This New Year’s Eve will mark the 44th anniversary of one of the most grizzly incidents in the history of the American labor movement. Jock Yablonski had challenged Tony Boyle for the presidency of the United Mine Workers and had almost defeated Boyle in a union election. Boyle was so enraged at this challenge to his authority that he ordered his subordinates to have Yablonski murdered. Two weeks after the election, Yablonski, his wife and his daughter were all shot to death in their beds. At first, most people doubted that the killers would ever be brought to justice, but due to an extraordinary joint investigation by the local police, Pennsylvania State police, and the FBI, a special prosecutor, Richard Sprague, won convictions first against the three trigger men; then, the union official who'd hired them; then, two of Boyles’ lieutenants and, over two years later, Tony Boyle himself. The wife of one of the trigger men and her father, a low-ranking union official, turned states evidence, entered the witness protection program, and have not been heard from since.

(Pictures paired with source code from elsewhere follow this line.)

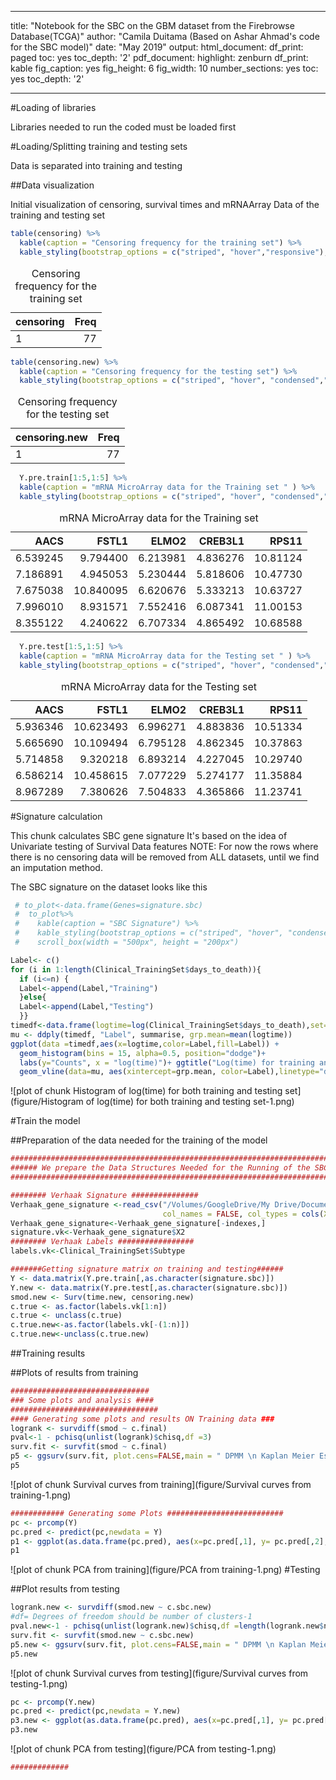 
---

title: "Notebook for the SBC on the GBM dataset from the Firebrowse Database(TCGA)"
author: "Camila Duitama (Based on Ashar Ahmad's code for the SBC model)"
date: "May 2019"
output:
  html_document:
    df_print: paged
    toc: yes
    toc_depth: '2'
  pdf_document:
    highlight: zenburn
    df_print: kable
    fig_caption: yes
    fig_height: 6
    fig_width: 10
    number_sections: yes
    toc: yes
    toc_depth: '2'
    
---

#Loading of libraries

Libraries needed to run the coded must be loaded first

#Loading/Splitting training and testing sets

Data is separated into training and testing


##Data visualization

Initial visualization of censoring, survival times and mRNAArray Data of the training and testing set

```r
table(censoring) %>%  
  kable(caption = "Censoring frequency for the training set") %>%
  kable_styling(bootstrap_options = c("striped", "hover","responsive"),full_width = T, position = "center")
```

<table class="table table-striped table-hover table-responsive" style="margin-left: auto; margin-right: auto;">
<caption>Censoring frequency for the training set</caption>
 <thead>
  <tr>
   <th style="text-align:left;"> censoring </th>
   <th style="text-align:right;"> Freq </th>
  </tr>
 </thead>
<tbody>
  <tr>
   <td style="text-align:left;"> 1 </td>
   <td style="text-align:right;"> 77 </td>
  </tr>
</tbody>
</table>


```r
table(censoring.new) %>%
  kable(caption = "Censoring frequency for the testing set") %>%
  kable_styling(bootstrap_options = c("striped", "hover", "condensed","responsive"),full_width = T, position = "center")
```

<table class="table table-striped table-hover table-condensed table-responsive" style="margin-left: auto; margin-right: auto;">
<caption>Censoring frequency for the testing set</caption>
 <thead>
  <tr>
   <th style="text-align:left;"> censoring.new </th>
   <th style="text-align:right;"> Freq </th>
  </tr>
 </thead>
<tbody>
  <tr>
   <td style="text-align:left;"> 1 </td>
   <td style="text-align:right;"> 77 </td>
  </tr>
</tbody>
</table>



```r
  Y.pre.train[1:5,1:5] %>%
  kable(caption = "mRNA MicroArray data for the Training set " ) %>%
  kable_styling(bootstrap_options = c("striped", "hover", "condensed","responsive"),full_width = T, position = "center")
```

<table class="table table-striped table-hover table-condensed table-responsive" style="margin-left: auto; margin-right: auto;">
<caption>mRNA MicroArray data for the Training set </caption>
 <thead>
  <tr>
   <th style="text-align:right;"> AACS </th>
   <th style="text-align:right;"> FSTL1 </th>
   <th style="text-align:right;"> ELMO2 </th>
   <th style="text-align:right;"> CREB3L1 </th>
   <th style="text-align:right;"> RPS11 </th>
  </tr>
 </thead>
<tbody>
  <tr>
   <td style="text-align:right;"> 6.539245 </td>
   <td style="text-align:right;"> 9.794400 </td>
   <td style="text-align:right;"> 6.213981 </td>
   <td style="text-align:right;"> 4.836276 </td>
   <td style="text-align:right;"> 10.81124 </td>
  </tr>
  <tr>
   <td style="text-align:right;"> 7.186891 </td>
   <td style="text-align:right;"> 4.945053 </td>
   <td style="text-align:right;"> 5.230444 </td>
   <td style="text-align:right;"> 5.818606 </td>
   <td style="text-align:right;"> 10.47730 </td>
  </tr>
  <tr>
   <td style="text-align:right;"> 7.675038 </td>
   <td style="text-align:right;"> 10.840095 </td>
   <td style="text-align:right;"> 6.620676 </td>
   <td style="text-align:right;"> 5.333213 </td>
   <td style="text-align:right;"> 10.63727 </td>
  </tr>
  <tr>
   <td style="text-align:right;"> 7.996010 </td>
   <td style="text-align:right;"> 8.931571 </td>
   <td style="text-align:right;"> 7.552416 </td>
   <td style="text-align:right;"> 6.087341 </td>
   <td style="text-align:right;"> 11.00153 </td>
  </tr>
  <tr>
   <td style="text-align:right;"> 8.355122 </td>
   <td style="text-align:right;"> 4.240622 </td>
   <td style="text-align:right;"> 6.707334 </td>
   <td style="text-align:right;"> 4.865492 </td>
   <td style="text-align:right;"> 10.68588 </td>
  </tr>
</tbody>
</table>


```r
  Y.pre.test[1:5,1:5] %>%
  kable(caption = "mRNA MicroArray data for the Testing set " ) %>%
  kable_styling(bootstrap_options = c("striped", "hover", "condensed","responsive"),full_width = F, position = "center")
```

<table class="table table-striped table-hover table-condensed table-responsive" style="margin-left: auto; margin-right: auto;">
<caption>mRNA MicroArray data for the Testing set </caption>
 <thead>
  <tr>
   <th style="text-align:right;"> AACS </th>
   <th style="text-align:right;"> FSTL1 </th>
   <th style="text-align:right;"> ELMO2 </th>
   <th style="text-align:right;"> CREB3L1 </th>
   <th style="text-align:right;"> RPS11 </th>
  </tr>
 </thead>
<tbody>
  <tr>
   <td style="text-align:right;"> 5.936346 </td>
   <td style="text-align:right;"> 10.623493 </td>
   <td style="text-align:right;"> 6.996271 </td>
   <td style="text-align:right;"> 4.883836 </td>
   <td style="text-align:right;"> 10.51334 </td>
  </tr>
  <tr>
   <td style="text-align:right;"> 5.665690 </td>
   <td style="text-align:right;"> 10.109494 </td>
   <td style="text-align:right;"> 6.795128 </td>
   <td style="text-align:right;"> 4.862345 </td>
   <td style="text-align:right;"> 10.37863 </td>
  </tr>
  <tr>
   <td style="text-align:right;"> 5.714858 </td>
   <td style="text-align:right;"> 9.320218 </td>
   <td style="text-align:right;"> 6.893214 </td>
   <td style="text-align:right;"> 4.227045 </td>
   <td style="text-align:right;"> 10.29740 </td>
  </tr>
  <tr>
   <td style="text-align:right;"> 6.586214 </td>
   <td style="text-align:right;"> 10.458615 </td>
   <td style="text-align:right;"> 7.077229 </td>
   <td style="text-align:right;"> 5.274177 </td>
   <td style="text-align:right;"> 11.35884 </td>
  </tr>
  <tr>
   <td style="text-align:right;"> 8.967289 </td>
   <td style="text-align:right;"> 7.380626 </td>
   <td style="text-align:right;"> 7.504833 </td>
   <td style="text-align:right;"> 4.365866 </td>
   <td style="text-align:right;"> 11.23741 </td>
  </tr>
</tbody>
</table>


#Signature calculation

This chunk calculates  SBC gene signature
It's based on the idea of Univariate testing of Survival Data features
NOTE: For now the rows where there is no censoring data will be removed from ALL datasets, until we find an imputation method.



The SBC signature on the dataset looks like this


```r
 # to_plot<-data.frame(Genes=signature.sbc)
 #  to_plot%>%
 #    kable(caption = "SBC Signature") %>%
 #    kable_styling(bootstrap_options = c("striped", "hover", "condensed","responsive"),full_width = F, position = "center")%>%
 #    scroll_box(width = "500px", height = "200px")
```




```r
Label<- c()
for (i in 1:length(Clinical_TrainingSet$days_to_death)){
  if (i<=n) {
  Label<-append(Label,"Training")
  }else{
  Label<-append(Label,"Testing")
  }}
timedf<-data.frame(logtime=log(Clinical_TrainingSet$days_to_death),set=Label)
mu <- ddply(timedf, "Label", summarise, grp.mean=mean(logtime))
ggplot(data =timedf,aes(x=logtime,color=Label,fill=Label)) +
  geom_histogram(bins = 15, alpha=0.5, position="dodge")+ 
  labs(y="Counts", x = "log(time)")+ ggtitle("Log(time) for training and testing data")+
  geom_vline(data=mu, aes(xintercept=grp.mean, color=Label),linetype="dashed")
```

![plot of chunk Histogram of log(time) for both training and testing set](figure/Histogram of log(time) for both training and testing set-1.png)


#Train the model

##Preparation of the data needed for the training of the model

```r
########################################################################
###### We prepare the Data Structures Needed for the Running of the SBC ####
#############################################################################

######## Verhaak Signature ###############
Verhaak_gene_signature <-read_csv("/Volumes/GoogleDrive/My Drive/Documents/Life Science Informatics Master/Master thesis/Data/Verhaak_Data/Verhaak_GS_according_to_Training_Set_Split1.csv", 
                                  col_names = FALSE, col_types = cols(X1 = col_skip()))
Verhaak_gene_signature<-Verhaak_gene_signature[-indexes,]
signature.vk<-Verhaak_gene_signature$X2
######## Verhaak Labels #################
labels.vk<-Clinical_TrainingSet$Subtype

#######Getting signature matrix on training and testing######
Y <- data.matrix(Y.pre.train[,as.character(signature.sbc)])
Y.new <- data.matrix(Y.pre.test[,as.character(signature.sbc)])
smod.new <- Surv(time.new, censoring.new)
c.true <- as.factor(labels.vk[1:n])
c.true <- unclass(c.true)
c.true.new<-as.factor(labels.vk[-(1:n)])
c.true.new<-unclass(c.true.new)
```


##Training results




##Plots of results from training

```r
###############################
### Some plots and analysis ####
#################################
#### Generating some plots and results ON Training data ###
logrank <- survdiff(smod ~ c.final)
pval<-1 - pchisq(unlist(logrank)$chisq,df =3)
surv.fit <- survfit(smod ~ c.final)
p5 <- ggsurv(surv.fit, plot.cens=FALSE,main = " DPMM \n Kaplan Meier Estimators \n Verhaak Cancer Data Set")+ ggplot2::guides(linetype = FALSE)+labs(subtitle = paste("P-value:",toString(round(pval,digits = 5))))
p5
```

![plot of chunk Survival curves from training](figure/Survival curves from training-1.png)


```r
############ Generating some Plots ##########################
pc <- prcomp(Y)
pc.pred <- predict(pc,newdata = Y)
p1 <- ggplot(as.data.frame(pc.pred), aes(x=pc.pred[,1], y= pc.pred[,2], colour= as.factor(c.final))) + ggtitle(" SBC Clustering \n VerhaakCancer Data Set") + geom_point(shape=19) + labs(y = "PC1", x = "PC2", colour = "Classes") 
p1
```

![plot of chunk PCA from training](figure/PCA from training-1.png)
#Testing

##Plot results from testing

```r
logrank.new <- survdiff(smod.new ~ c.sbc.new)
#df= Degrees of freedom should be number of clusters-1
pval.new<-1 - pchisq(unlist(logrank.new)$chisq,df =length(logrank.new$n)-1)
surv.fit <- survfit(smod.new ~ c.sbc.new)
p5.new <- ggsurv(surv.fit, plot.cens=FALSE,main = " DPMM \n Kaplan Meier Estimators \n Verhaak Cancer Data Set")+ ggplot2::guides(linetype = FALSE)+labs(subtitle = paste("P-value:",toString(round(pval.new,digits = 5))))
p5.new
```

![plot of chunk Survival curves from testing](figure/Survival curves from testing-1.png)


```r
pc <- prcomp(Y.new)
pc.pred <- predict(pc,newdata = Y.new)
p3.new <- ggplot(as.data.frame(pc.pred), aes(x=pc.pred[,1], y= pc.pred[,2], colour= as.factor(c.sbc.new))) + ggtitle(" SBC Clustering \n Verhaak Cancer Test Data Set") + geom_point(shape=19) + labs(y = "PC1", x = "PC2", colour = "Classes") 
p3.new
```

![plot of chunk PCA from testing](figure/PCA from testing-1.png)

```r
#############
```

Tony Boyle and his two lieutenants both received life sentences, and both died in prison. Of the three trigger men: one, Aubran Wayne “Buddy” Martin, died after over 20 years in prison. The second, Claude Edward Vealey, died after serving 30 years in prison, and the fourth, Paul E. Gilly, is still doing time almost 44 years later.
As horrible as the Yablonski murders were, Jock Yablonski achieved some posthumous vindication a few months after his death. Another dissident candidate defeated Tony Boyle in a union election – the first time in the history of the UMW that an incumbent had failed to win reelection. Secretary of the Treasury, George Schultz, assigned literally hundreds of investigators to monitor the actions of the UMW’s leadership.
I think the Yablonski case is a great example of the wisdom of the saying: "The Wheels of Justice turn slowly but exceedingly fine."